Source data

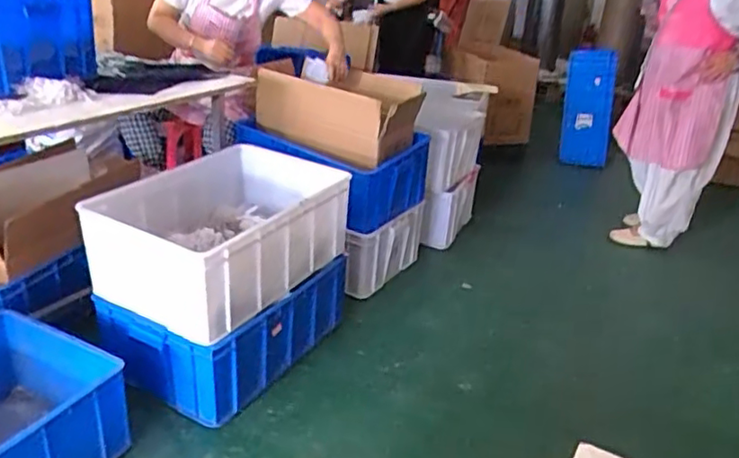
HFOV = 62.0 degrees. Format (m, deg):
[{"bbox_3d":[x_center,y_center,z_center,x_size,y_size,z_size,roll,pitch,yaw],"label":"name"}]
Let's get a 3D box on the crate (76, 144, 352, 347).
[{"bbox_3d":[-0.387,0.004,1.632,0.490,0.250,0.605,20,28,27],"label":"crate"}]

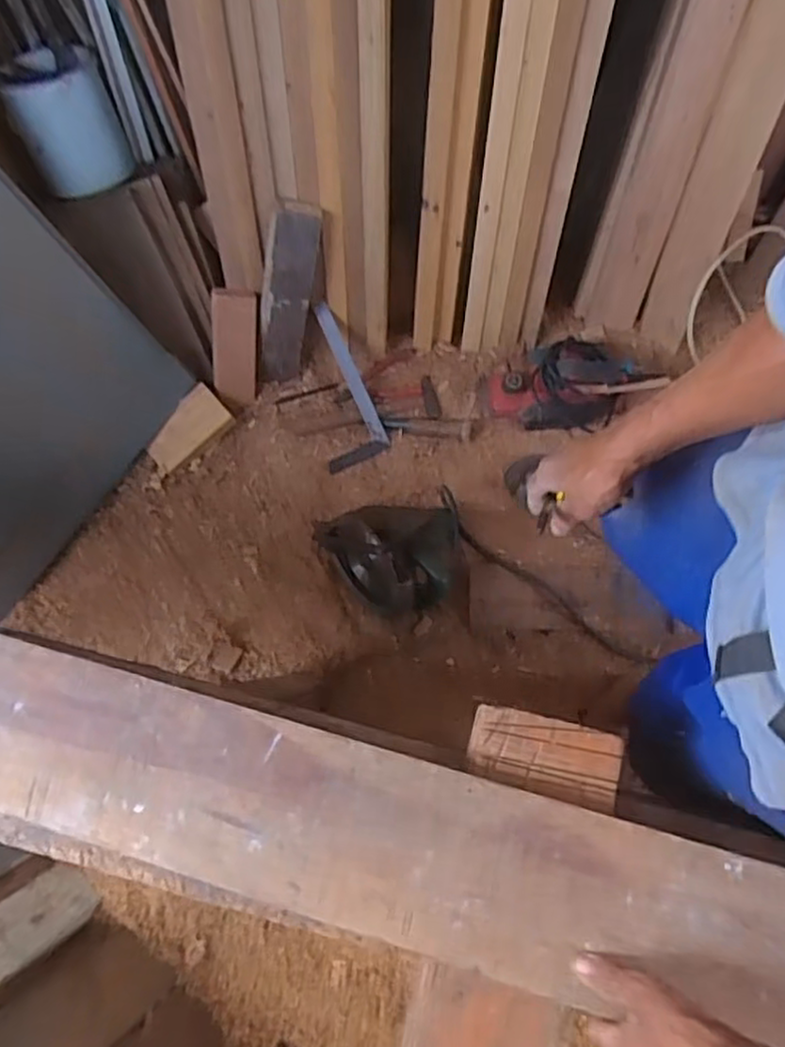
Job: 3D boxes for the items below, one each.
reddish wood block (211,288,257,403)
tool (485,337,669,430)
[{"bbox_3d":[-0.303,-0.333,1.356,0.085,0.228,0.036,10,36,4],"label":"reddish wood block"},{"bbox_3d":[0.349,-0.282,1.384,0.323,0.128,0.159,-2,74,0],"label":"tool"}]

Task directions:
Your answer should consist only of the lines from the one with "Job: 3D boxes for the items below, one each." through the last line of the entries above, retyped exactly.

Written solution:
Job: 3D boxes for the items below, one each.
reddish wood block (211,288,257,403)
tool (485,337,669,430)
[{"bbox_3d":[-0.303,-0.333,1.356,0.085,0.228,0.036,10,36,4],"label":"reddish wood block"},{"bbox_3d":[0.349,-0.282,1.384,0.323,0.128,0.159,-2,74,0],"label":"tool"}]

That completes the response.